The anticipated closure of the factory bringing the prospect of hardship, misery and trauma to Treorchy should of course be condemned, not only in South Wales but everywhere where workers daily suffer a similar fate. But however well meaning and sincere this condemnation, it is not enough, and cannot alter the mechanisms that make such events an accepted part of the economic system in which we live.

The workers at Burberry are engaged in a battle against capital, which like workers everywhere they ultimately cannot win. Employment is created only when there is an expectation that the goods produced by workers will realise profit when sold on the market. Profit comes from the employment of working people and continued employment is dependent on continued profitability. Capital investment follows profitability, which means that if profitability cannot be maintained or the prospect of greater profit arises elsewhere, then the jobs upon which wage and salary earners are reliant will be terminated.

Like many other successful brand names, Burberry is looking to divest itself of its traditional productive workforce and, through sub-contracting mechanisms, to have the actual production of its goods take place in Asian sweatshops.
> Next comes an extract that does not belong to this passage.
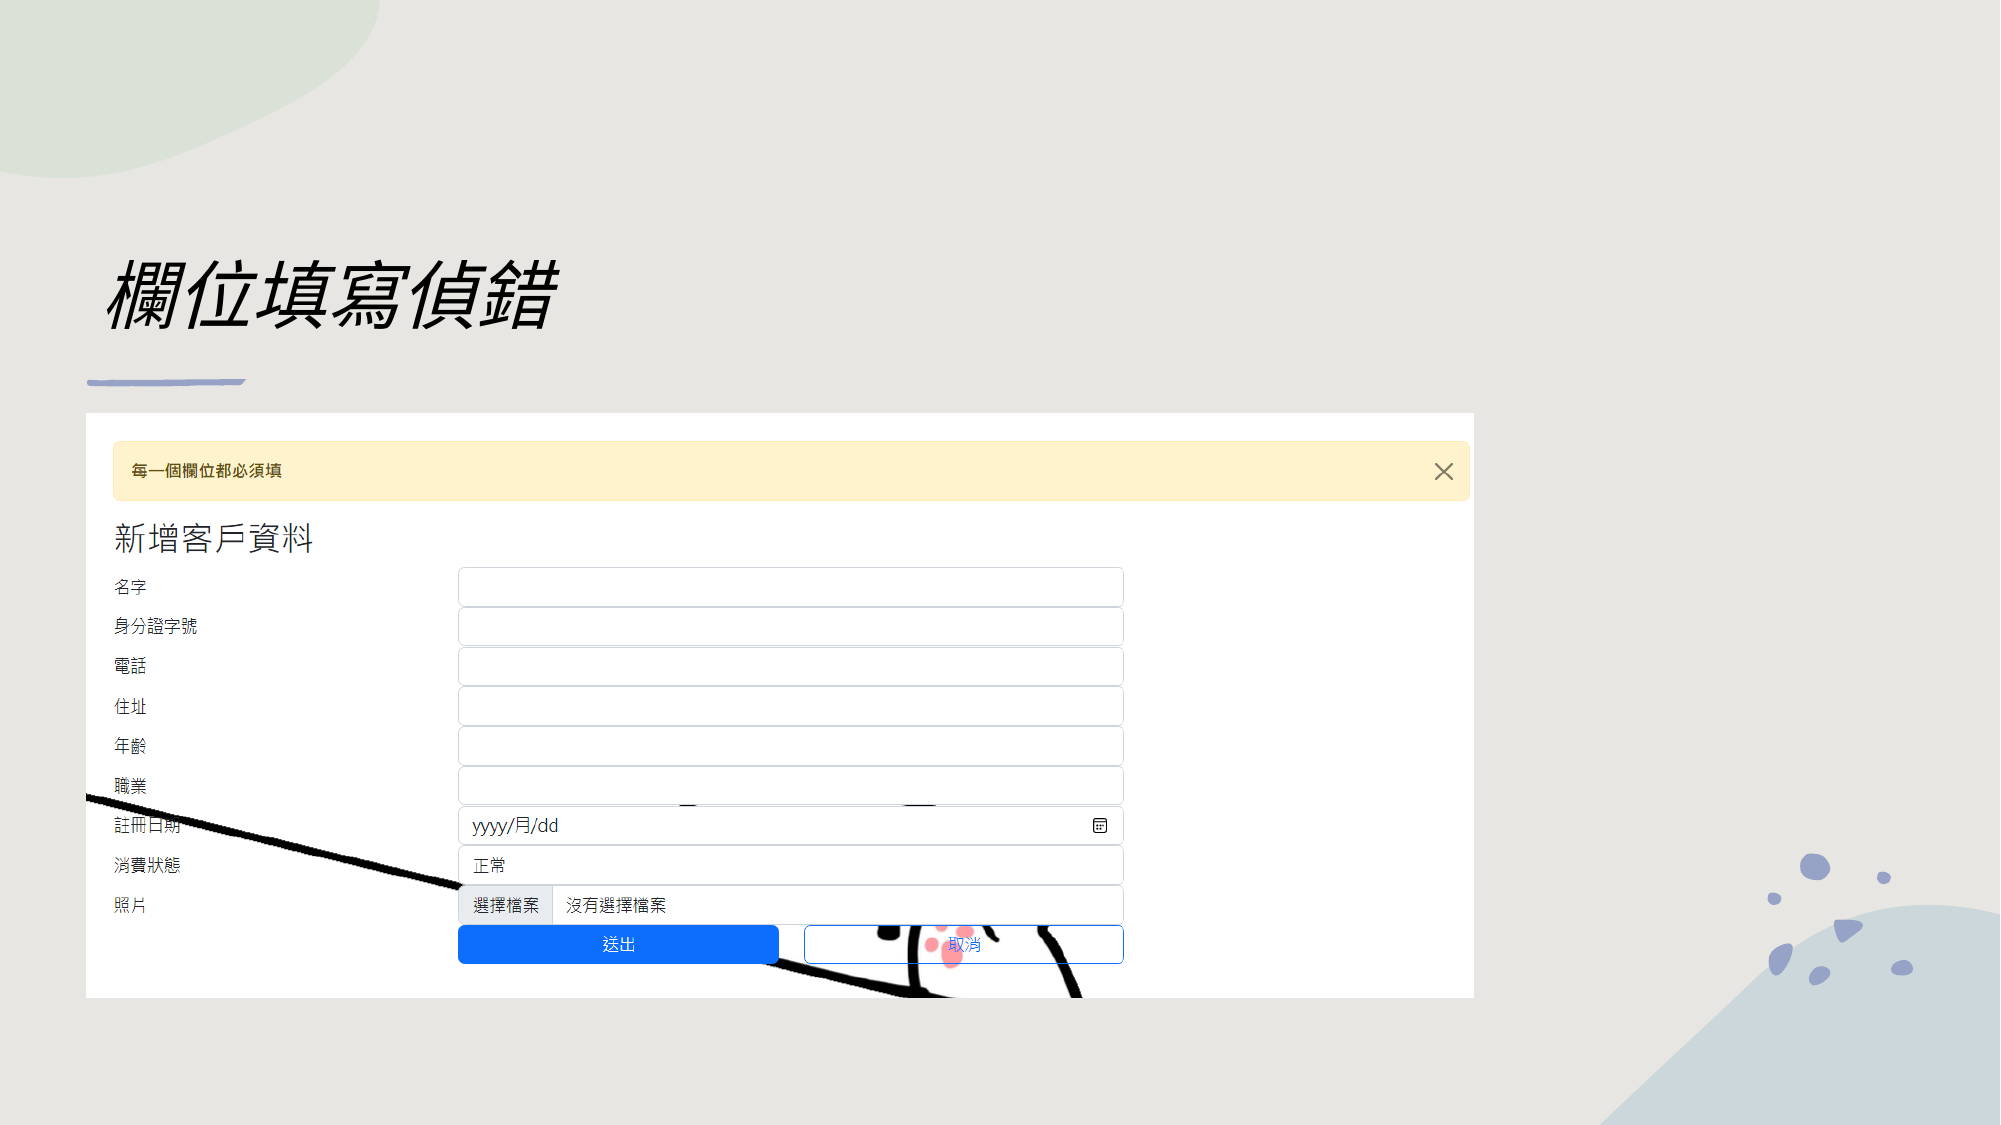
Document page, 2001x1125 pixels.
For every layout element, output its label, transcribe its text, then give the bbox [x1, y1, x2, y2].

picture [86, 413, 1474, 998]
title 欄位填寫偵錯 [86, 129, 1740, 347]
Although labour costs represents a minimal proportion of its total costs, every penny saved in the production of its goods means a penny added to profits and more importantly improves the company’s attractiveness for future investment.

In capitalism such decisions are inevitable because profit is more important than people’s welfare. Decisions must be taken without regard for the social consequences or for patriotism, which amounts to a misguided notion that as a British registered company Burberry should have some allegiance to the country where it was established or where many of its employees live. The fact that Wales already suffers dire poverty and that comparable jobs will be virtually impossible to find is of no consequence on the balance sheet, where the only consideration can be the bottom line. Companies have but one goal – the maximisation of profits for their shareholders.

The proposed Burberry closure shows how the interests of wage and salary earners are everywhere diametrically opposed to the interests of the owners of the means of production. But it also shows something about capitalist politicians. The politicians do not condemn Burberry for exploiting the workforce that is the source of the company’s rising profits. Nor do they condemn a system that brings prosperity to the few by perpetuating the poverty and insecurity of the many, by reducing wage and salary earners to conditions not much better than slavery, and whose very wellbeing is dependent on how successfully they can be exploited. Legally binding ‘corporate social responsibility’ that would restrict a company’s ‘flexibility’ will not be allowed to happen because this would effect capital accumulation and lead directly to a migration of capital to other less restrictive and more profitable parts of the world.

The experiences of the Burberry workers have happened time and again in the past and will be repeated time and again in the future, for as long as the working class believes that there is no alternative to the capitalist economic system. Working people everywhere would do well to reflect on the fact that capitalism cannot operate in any other way and is incapable of being reformed to do so.